The IRS recently released Announcement 2021-7 notifying taxpayers that amounts paid for personal protective equipment (PPE) such as masks, hand sanitizer, and sanitizing wipes, for the primary purpose of preventing the spread of COVID-19 now qualify as medical care expenses under § 213(d) of the Internal Revenue Code.
Because these COVID-19 PPE costs are now considered to be medical care expenses, they are also eligible to be paid or reimbursed under a health FSA, HRA, or HSA.
This addition is optional for the health FSA and HRA, and therefore employers must amend the plans if they would like them to reimburse employees’ COVID-19 PPE expenses. The amendment can be adopted retroactively on or before December 31, 2022 for expenses incurred on or after January 1, 2020. The adoption date must not be later than the last day of the first calendar year beginning after the end of the plan year in which the plan begins reimbursing COVID-19 PPE expenses. For example, a calendar year health FSA or HRA that begins reimbursing COVID-19 in 2021 would need to adopt the amendment no later than December 31, 2022.
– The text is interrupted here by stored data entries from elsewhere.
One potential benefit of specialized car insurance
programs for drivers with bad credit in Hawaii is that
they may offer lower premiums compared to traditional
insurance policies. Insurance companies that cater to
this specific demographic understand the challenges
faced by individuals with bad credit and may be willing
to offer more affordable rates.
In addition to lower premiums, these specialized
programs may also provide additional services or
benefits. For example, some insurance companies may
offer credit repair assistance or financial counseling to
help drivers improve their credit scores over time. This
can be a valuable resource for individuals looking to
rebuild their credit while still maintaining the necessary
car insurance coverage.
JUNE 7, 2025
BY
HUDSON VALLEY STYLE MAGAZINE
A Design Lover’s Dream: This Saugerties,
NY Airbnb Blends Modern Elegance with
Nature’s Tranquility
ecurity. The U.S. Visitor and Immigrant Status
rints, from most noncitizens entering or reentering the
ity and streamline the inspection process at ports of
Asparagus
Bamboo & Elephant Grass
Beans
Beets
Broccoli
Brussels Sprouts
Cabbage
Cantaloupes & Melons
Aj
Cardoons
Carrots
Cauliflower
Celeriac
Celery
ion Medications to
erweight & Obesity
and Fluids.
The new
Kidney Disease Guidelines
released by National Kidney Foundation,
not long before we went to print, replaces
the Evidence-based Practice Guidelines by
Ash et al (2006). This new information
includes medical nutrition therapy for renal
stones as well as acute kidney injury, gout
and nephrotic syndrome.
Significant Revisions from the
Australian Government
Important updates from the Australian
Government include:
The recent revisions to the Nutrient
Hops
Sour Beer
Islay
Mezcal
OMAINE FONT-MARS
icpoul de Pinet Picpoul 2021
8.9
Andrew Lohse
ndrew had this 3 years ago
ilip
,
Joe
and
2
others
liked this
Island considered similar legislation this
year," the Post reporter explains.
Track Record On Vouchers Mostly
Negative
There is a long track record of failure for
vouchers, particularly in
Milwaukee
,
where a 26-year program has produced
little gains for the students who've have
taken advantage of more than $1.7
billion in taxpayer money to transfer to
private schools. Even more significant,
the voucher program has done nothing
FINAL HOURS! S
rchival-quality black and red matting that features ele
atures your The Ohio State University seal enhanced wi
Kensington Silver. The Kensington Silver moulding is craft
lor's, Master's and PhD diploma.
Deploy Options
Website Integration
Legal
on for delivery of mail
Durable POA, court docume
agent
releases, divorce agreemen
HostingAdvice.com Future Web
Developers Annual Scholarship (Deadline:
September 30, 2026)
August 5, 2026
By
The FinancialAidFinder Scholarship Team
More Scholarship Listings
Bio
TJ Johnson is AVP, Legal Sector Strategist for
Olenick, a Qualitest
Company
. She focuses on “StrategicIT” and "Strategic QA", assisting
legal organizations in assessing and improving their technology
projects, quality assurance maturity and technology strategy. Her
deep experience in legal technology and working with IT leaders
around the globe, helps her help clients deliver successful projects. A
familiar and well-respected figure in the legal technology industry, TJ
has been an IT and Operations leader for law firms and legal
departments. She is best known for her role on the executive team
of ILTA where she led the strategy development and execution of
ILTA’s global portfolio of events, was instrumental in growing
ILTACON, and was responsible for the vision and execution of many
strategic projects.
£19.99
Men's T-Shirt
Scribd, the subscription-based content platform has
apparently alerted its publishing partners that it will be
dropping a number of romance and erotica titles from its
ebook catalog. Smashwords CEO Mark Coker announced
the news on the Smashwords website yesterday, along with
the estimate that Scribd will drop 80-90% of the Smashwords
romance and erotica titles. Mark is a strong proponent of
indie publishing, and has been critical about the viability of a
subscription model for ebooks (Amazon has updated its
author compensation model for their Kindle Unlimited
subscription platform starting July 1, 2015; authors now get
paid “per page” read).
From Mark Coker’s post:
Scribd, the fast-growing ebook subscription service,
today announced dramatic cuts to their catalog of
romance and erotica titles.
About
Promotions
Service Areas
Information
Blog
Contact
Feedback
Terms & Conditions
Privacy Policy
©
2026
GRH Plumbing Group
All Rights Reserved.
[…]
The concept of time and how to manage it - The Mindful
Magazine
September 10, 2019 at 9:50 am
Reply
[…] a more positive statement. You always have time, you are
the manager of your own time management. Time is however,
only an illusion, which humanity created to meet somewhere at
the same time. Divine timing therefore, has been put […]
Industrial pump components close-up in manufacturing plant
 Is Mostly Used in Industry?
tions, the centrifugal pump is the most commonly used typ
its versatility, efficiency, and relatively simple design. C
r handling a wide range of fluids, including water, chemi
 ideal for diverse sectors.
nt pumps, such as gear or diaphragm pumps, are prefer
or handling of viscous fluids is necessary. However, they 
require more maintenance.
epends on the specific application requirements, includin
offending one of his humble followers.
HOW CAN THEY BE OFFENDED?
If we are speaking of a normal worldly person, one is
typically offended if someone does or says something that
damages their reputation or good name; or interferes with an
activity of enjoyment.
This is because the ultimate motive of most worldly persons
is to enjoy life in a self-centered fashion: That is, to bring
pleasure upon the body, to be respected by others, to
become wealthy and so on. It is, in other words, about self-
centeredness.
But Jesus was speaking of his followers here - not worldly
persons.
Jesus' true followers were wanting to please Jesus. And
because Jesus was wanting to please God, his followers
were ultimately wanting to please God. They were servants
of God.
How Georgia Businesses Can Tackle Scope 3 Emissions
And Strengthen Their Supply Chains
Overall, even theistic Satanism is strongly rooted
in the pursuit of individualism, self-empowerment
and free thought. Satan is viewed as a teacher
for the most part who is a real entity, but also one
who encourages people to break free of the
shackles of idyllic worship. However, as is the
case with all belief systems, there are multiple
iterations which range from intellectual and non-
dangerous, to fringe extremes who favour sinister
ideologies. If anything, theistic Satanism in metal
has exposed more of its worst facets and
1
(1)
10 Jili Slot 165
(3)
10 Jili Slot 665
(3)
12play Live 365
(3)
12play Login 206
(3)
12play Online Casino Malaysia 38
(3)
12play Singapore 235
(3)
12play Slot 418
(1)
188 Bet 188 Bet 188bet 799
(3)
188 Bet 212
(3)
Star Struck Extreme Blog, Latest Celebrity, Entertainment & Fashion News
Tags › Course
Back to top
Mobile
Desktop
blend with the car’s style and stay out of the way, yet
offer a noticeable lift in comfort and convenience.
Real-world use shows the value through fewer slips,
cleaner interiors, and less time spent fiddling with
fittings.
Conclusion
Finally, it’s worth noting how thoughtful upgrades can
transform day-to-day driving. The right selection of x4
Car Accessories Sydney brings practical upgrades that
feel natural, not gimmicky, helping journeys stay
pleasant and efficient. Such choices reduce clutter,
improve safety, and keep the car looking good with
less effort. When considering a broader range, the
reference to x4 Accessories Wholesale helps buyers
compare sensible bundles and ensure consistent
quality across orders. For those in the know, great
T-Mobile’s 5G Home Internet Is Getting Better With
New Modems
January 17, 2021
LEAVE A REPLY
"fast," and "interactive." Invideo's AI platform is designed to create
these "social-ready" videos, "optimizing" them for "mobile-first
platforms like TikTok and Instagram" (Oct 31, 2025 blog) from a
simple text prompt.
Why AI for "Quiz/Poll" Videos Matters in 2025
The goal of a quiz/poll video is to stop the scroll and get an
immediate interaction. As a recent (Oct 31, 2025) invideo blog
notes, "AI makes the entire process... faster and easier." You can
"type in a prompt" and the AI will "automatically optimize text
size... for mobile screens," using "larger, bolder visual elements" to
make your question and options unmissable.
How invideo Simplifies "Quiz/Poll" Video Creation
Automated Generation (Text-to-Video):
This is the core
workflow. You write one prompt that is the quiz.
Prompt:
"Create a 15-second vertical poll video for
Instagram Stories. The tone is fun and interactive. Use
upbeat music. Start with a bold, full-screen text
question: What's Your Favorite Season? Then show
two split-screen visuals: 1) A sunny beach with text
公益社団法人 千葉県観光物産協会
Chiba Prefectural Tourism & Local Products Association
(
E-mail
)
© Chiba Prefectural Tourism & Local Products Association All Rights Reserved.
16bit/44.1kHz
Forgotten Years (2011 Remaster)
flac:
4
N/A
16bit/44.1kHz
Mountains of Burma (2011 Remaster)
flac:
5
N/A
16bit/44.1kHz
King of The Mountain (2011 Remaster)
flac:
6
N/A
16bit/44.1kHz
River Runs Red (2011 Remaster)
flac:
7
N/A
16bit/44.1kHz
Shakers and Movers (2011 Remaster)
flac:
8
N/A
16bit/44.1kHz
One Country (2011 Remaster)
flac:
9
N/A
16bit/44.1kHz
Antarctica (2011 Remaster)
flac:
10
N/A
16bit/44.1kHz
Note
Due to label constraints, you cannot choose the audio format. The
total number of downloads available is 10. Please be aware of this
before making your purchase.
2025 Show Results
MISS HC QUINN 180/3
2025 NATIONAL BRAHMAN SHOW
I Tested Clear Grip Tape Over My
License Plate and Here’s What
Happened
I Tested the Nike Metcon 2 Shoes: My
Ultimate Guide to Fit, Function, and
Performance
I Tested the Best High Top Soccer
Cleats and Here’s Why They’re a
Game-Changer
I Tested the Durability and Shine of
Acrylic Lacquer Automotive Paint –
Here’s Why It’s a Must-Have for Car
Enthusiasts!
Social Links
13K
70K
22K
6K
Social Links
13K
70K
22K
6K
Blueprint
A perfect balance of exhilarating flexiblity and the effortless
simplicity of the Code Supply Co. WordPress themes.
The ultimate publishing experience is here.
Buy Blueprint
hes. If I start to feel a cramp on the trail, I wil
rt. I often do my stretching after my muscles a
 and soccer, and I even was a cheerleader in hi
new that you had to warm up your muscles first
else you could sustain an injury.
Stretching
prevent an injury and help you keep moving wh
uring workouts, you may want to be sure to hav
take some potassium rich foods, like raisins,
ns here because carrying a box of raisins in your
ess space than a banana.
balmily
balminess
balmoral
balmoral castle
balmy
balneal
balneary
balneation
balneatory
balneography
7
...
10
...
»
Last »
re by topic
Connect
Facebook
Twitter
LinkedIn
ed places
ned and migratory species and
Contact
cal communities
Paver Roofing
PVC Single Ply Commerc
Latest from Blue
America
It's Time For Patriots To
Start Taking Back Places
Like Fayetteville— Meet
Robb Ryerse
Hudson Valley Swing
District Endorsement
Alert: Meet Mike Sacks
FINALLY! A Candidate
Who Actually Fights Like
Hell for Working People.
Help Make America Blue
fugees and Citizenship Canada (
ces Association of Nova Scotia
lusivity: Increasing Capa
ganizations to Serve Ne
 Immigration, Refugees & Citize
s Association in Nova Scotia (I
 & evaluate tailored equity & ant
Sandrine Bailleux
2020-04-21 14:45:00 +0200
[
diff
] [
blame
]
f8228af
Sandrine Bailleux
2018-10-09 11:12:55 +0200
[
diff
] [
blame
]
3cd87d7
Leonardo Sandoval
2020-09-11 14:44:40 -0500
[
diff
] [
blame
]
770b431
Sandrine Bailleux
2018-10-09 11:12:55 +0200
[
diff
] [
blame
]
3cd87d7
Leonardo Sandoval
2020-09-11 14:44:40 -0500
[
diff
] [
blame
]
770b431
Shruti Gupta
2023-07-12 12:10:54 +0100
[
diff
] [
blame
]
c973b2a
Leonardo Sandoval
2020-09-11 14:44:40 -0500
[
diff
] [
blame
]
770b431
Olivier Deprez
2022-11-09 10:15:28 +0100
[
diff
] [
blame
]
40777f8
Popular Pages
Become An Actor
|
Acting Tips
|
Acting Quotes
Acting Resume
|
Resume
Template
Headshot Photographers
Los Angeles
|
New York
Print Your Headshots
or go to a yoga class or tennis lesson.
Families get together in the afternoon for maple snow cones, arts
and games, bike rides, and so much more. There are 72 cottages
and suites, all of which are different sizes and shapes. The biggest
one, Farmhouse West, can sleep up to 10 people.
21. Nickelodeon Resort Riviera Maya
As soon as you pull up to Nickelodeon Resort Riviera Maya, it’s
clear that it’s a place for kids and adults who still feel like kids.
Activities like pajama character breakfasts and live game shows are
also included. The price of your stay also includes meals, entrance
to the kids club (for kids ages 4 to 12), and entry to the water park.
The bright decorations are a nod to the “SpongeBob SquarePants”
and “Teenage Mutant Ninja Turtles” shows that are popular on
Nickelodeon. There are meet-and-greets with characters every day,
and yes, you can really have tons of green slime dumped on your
We expect the health FSA vendors and HRA vendors will be providing the option to amend the plan to allow these as eligible expenses in the near future. (Note that no amendment is required to an HSA because those are individually owned accounts, and therefore the ability to reimburse COVID-19 PPE on a tax-free basis applies automatically by virtue of its inclusion under §213(d).)
Postponement of Federal Tax Filing Due Date to May 17, 2021 Allows Additional Time to Make 2020 HSA Contributions
In Notice 2021-21 the IRS recently announced the postponement of the due date for filing federal income tax returns (Form 1040) from April 15, 2021 to May 17, 2021. The postponement of the tax filing deadlines also automatically postpones to the same date, the deadline for taxpayers to make 2020 contributions into their HSAs.
Participants in a HDHP who were eligible to contribute to the HSA in 2020 are able to make 2020 contributions directly to the HSA vendor (i.e., outside of payroll) by the extended May 17, 2021 tax filing deadline. Participants can contribute up to the maximum of $3,550 for single coverage or $7,100 for family coverage (defined as employee +1 other dependent), plus an additional $1,000 catch up contribution if they are age 55 by the end of 2020. Participants would then tax the above-the-line-tax deduction for the contributions when they file their federal income tax return.
Disclaimer: The intent of this analysis is to provide the recipient with general information regarding the status of, and/or potential concerns related to, the recipient’s current employee benefits issues. This analysis does not necessarily fully address the recipient’s specific issue, and it should not be construed as, nor is it intended to provide, legal advice. Furthermore, this message does not establish an attorney-client relationship. Questions regarding specific issues should be addressed to the person(s) who provide legal advice to the recipient regarding employee benefits issues (e.g., the recipient’s general counsel or an attorney hired by the recipient who specializes in employee benefits law).